A Bronx Irish Catholic symbolically becomes an adult at confirmation when a Bishop slaps (lightly) the boy’s cheek to signal that life can have hard knocks.
While I may have learned a great deal from the Dominican Nuns and the Jesuits, it was my Dad who taught my brother Charlie and I how to navigate life and death.
My Dad operated on the instruction found in Proverbs (22:6), “Train up a child in the way he should go: and when he is old, he will not depart from it.”
When I was about 5 years old, another kid attacked me in the first landing of our fourth floor tenement apartment.
When I told my Dad, he got down on his knees on the linoleum and said I should punch his hands, left-right-left, first one, then the other, correcting my pug moves until I said, “This is fine Dad but when are you going to take care of Johnny?”
My father said, “You have to fight your own battles.”
I was good at basic Science and Math.
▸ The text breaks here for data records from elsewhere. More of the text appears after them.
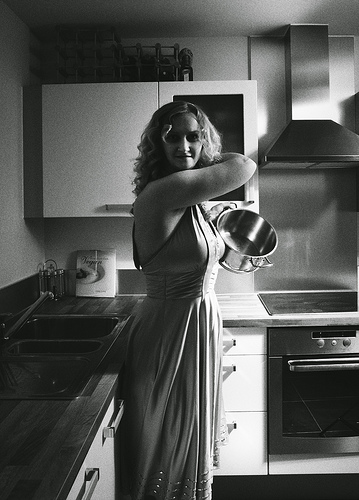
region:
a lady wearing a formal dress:
[83, 93, 290, 473]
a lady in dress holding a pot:
[132, 106, 284, 490]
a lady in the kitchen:
[91, 88, 351, 431]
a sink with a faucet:
[1, 271, 122, 401]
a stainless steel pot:
[212, 200, 281, 283]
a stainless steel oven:
[259, 281, 357, 470]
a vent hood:
[253, 31, 356, 175]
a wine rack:
[42, 22, 192, 92]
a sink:
[14, 310, 113, 350]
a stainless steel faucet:
[1, 284, 54, 347]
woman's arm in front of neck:
[99, 67, 271, 219]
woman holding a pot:
[202, 195, 302, 298]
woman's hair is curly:
[137, 86, 235, 195]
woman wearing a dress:
[103, 190, 233, 497]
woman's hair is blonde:
[119, 77, 215, 170]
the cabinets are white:
[37, 89, 314, 230]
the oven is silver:
[266, 320, 354, 446]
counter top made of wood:
[0, 384, 161, 497]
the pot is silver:
[209, 207, 289, 297]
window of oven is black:
[284, 359, 354, 429]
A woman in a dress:
[131, 96, 234, 490]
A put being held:
[210, 194, 274, 283]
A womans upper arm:
[157, 163, 253, 201]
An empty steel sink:
[12, 306, 84, 405]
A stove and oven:
[267, 287, 354, 453]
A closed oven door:
[264, 330, 357, 454]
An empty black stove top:
[258, 289, 353, 310]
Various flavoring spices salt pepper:
[36, 262, 66, 306]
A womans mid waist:
[140, 270, 221, 326]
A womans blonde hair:
[131, 116, 169, 175]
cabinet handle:
[94, 405, 188, 469]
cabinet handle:
[63, 441, 133, 483]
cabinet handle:
[92, 414, 143, 457]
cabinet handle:
[76, 420, 162, 488]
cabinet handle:
[103, 414, 152, 475]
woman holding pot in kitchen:
[67, 81, 251, 299]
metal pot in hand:
[204, 204, 277, 281]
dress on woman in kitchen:
[93, 192, 224, 445]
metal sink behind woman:
[25, 265, 97, 372]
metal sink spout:
[30, 293, 58, 343]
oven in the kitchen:
[238, 302, 355, 489]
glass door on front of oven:
[263, 371, 346, 452]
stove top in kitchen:
[281, 270, 348, 329]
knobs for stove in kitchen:
[287, 330, 348, 371]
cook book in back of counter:
[59, 232, 121, 316]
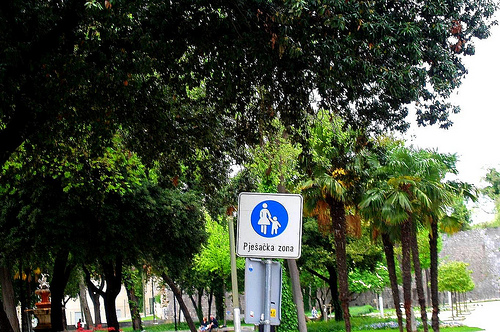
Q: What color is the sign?
A: White.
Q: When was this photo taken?
A: During the day.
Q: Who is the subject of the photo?
A: The sign.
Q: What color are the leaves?
A: Green.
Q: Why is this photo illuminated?
A: Sunlight.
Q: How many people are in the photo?
A: None.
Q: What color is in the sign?
A: Blue.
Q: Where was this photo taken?
A: Near trees.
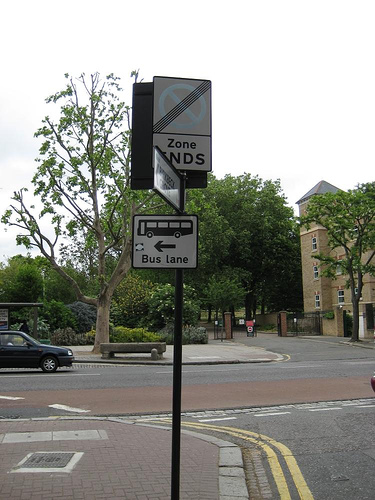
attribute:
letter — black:
[140, 250, 148, 263]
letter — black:
[194, 150, 205, 165]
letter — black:
[177, 135, 189, 154]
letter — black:
[168, 151, 181, 167]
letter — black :
[167, 135, 202, 163]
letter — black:
[165, 134, 177, 150]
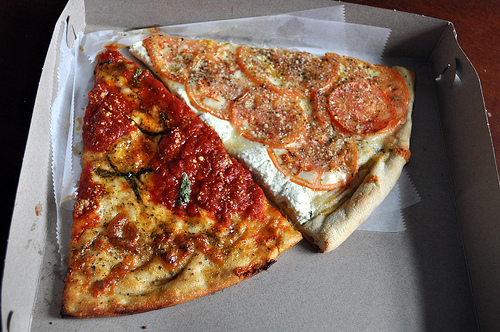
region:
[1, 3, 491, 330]
two slices of pizza in a box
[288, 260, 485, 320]
a cardboard box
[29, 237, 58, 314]
a splattering of grease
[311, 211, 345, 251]
the crust of a pizza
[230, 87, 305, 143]
a thinly sliced tomato on a pizza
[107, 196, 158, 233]
melted cheese on a pizza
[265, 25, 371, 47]
a piece of parchment paper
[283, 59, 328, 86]
seasoning on top of a tomato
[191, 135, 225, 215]
tomato sauce on a pizza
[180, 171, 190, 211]
a piece of an herb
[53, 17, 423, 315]
Two slices of pizza.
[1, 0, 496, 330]
The pizza is in a box.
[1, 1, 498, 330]
The box is made of cardboard.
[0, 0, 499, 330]
The box is gray.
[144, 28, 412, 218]
The pepperoni is round.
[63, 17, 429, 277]
Paper is under the pizza.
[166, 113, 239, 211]
The pizza sauce is red.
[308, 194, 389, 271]
The pizza crust is white.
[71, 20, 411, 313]
Two different types of pizza.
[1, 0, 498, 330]
Two slices of pizza in a box.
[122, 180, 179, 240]
a slice of pizza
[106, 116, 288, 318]
a slice of pizza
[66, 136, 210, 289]
a slice of pizza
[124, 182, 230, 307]
a slice of pizza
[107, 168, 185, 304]
a slice of pizza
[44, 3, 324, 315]
a slice of pizza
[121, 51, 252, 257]
a slice of pizza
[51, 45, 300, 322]
a slice of pepperoni pizza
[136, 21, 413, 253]
a slice of pepperoni pizza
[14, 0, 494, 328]
a cardboard food box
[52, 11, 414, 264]
two pieces of wax paper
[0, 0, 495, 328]
food in a box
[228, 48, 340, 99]
a slice of pepperoni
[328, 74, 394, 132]
a slice of pepperoni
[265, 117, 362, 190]
a slice of pepperoni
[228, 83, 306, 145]
a slice of pepperoni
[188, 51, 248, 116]
a slice of pepperoni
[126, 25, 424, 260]
a slice of pizza in the box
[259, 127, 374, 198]
a red tomato slice on the pizza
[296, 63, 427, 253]
the crust of a pizza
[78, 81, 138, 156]
red tomato sauce on the pizza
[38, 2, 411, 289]
white paper under the pizza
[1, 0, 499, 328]
a gray cardboard box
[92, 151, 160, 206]
green plants on the pizza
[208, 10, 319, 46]
grease on the paper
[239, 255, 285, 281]
a black spot on the pizza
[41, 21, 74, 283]
a serrated edge on the paper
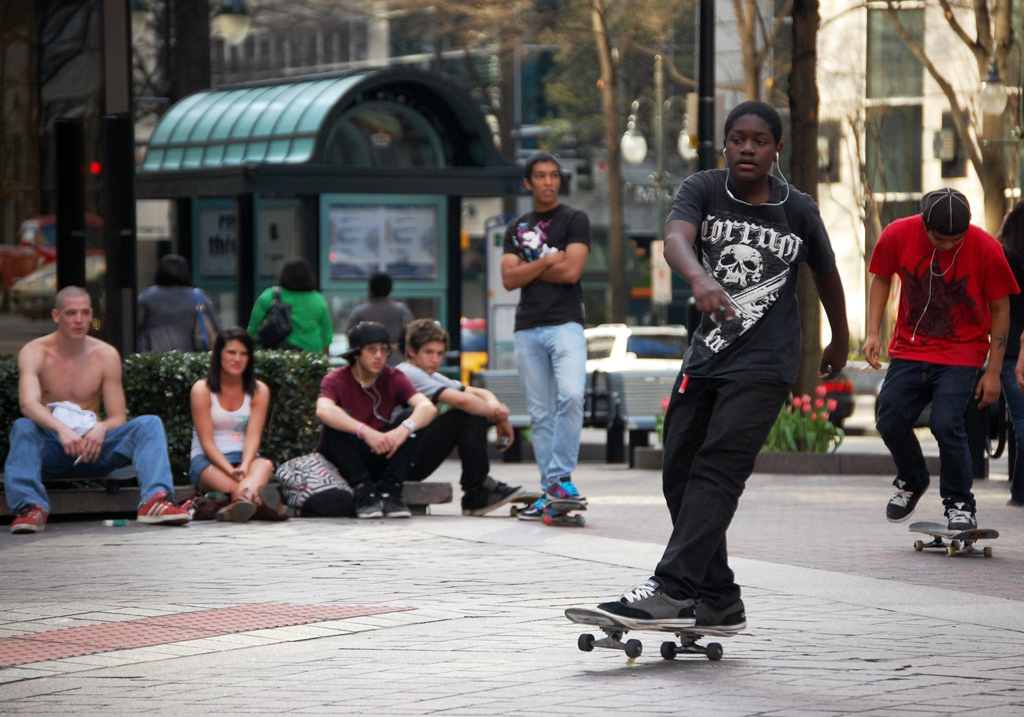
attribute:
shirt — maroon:
[313, 360, 418, 441]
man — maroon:
[311, 317, 442, 521]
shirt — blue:
[390, 360, 467, 430]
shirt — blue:
[385, 362, 468, 438]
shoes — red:
[133, 493, 194, 522]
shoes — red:
[7, 500, 46, 535]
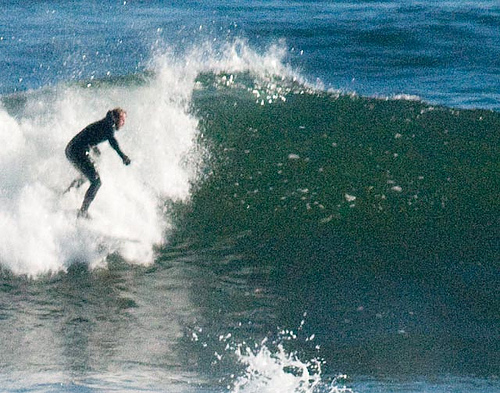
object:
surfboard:
[74, 225, 143, 243]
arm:
[105, 126, 125, 159]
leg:
[71, 151, 100, 186]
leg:
[65, 149, 102, 210]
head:
[111, 106, 127, 130]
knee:
[92, 180, 102, 186]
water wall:
[0, 92, 182, 247]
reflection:
[2, 263, 194, 392]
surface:
[0, 0, 499, 388]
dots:
[224, 76, 484, 222]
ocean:
[0, 0, 500, 393]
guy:
[62, 107, 131, 220]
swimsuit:
[62, 117, 128, 219]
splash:
[188, 311, 347, 393]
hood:
[106, 110, 119, 126]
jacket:
[69, 110, 126, 158]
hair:
[109, 106, 127, 122]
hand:
[123, 156, 131, 166]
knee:
[79, 173, 89, 180]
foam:
[0, 27, 459, 393]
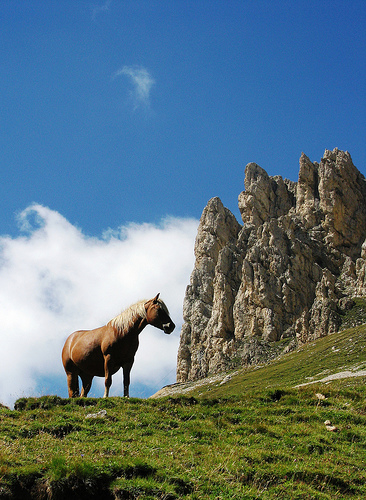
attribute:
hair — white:
[104, 292, 147, 330]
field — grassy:
[1, 389, 364, 462]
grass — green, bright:
[142, 396, 301, 482]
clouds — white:
[4, 198, 191, 391]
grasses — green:
[192, 375, 260, 431]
My Dad sat at the kitchen table going over and over math that we weren’t yet doing in school, fractions and decimals especially.
When I got to High School I was chosen to study Calculus at the College. I asked my Dad one night to help me understand a calculus assignment. He said he didn’t know anything about calculus but was proud that I was studying something that he knew nothing about.
One evening back from College, my Dad asked me to fix the TV set. It was one of those consoles with a big tube that had a green tint when on but it wouldn’t go on. I said, “Dad, I don’t know how to fix a TV set. He said, “But, you’re studying Physics.” I said, “It’s not that kind of Physics.” Dad said, “So what good is it?” I got mad and slammed my hand down on the top of the TV, jiggling the tube, and the picture flashed onto the screen. My Dad said, “What have you done?” I said, “There I fixed the set.” My Dad laughed, asking “So what principle of Physics allowed you to do that?” Gamely, I said, “Newton’s law, that is, for every action, there is an equal and opposite reaction.”
My Dad was surprised when in Grammar School I started competing in oratorical contests. But both my Dad and Mom encouraged that I participate in conversation when adults gathered in our home and they gave me the floor to tell a story or make a point that probably, looking back on it, was more cute than competent – but gave me the confidence ever after to speak publicly.
My Dad always discouraged me from smoking, although he did. When, at 68, he was dying of lung cancer, I asked him if he regretted smoking. I hated myself for asking the question the instant the words escaped my mouth but I hadn’t said it harshly. Nor did my Dad take it badly. He said, “We were like cars, although we lasted a lot longer. Sooner or later a fender comes off or the engine fails.” He was at peace with his imminent death. He gave me a gold ring my Mom gave him. The best gift he gave, however, was his example of how to die after having spent so much time instructing me on how to live.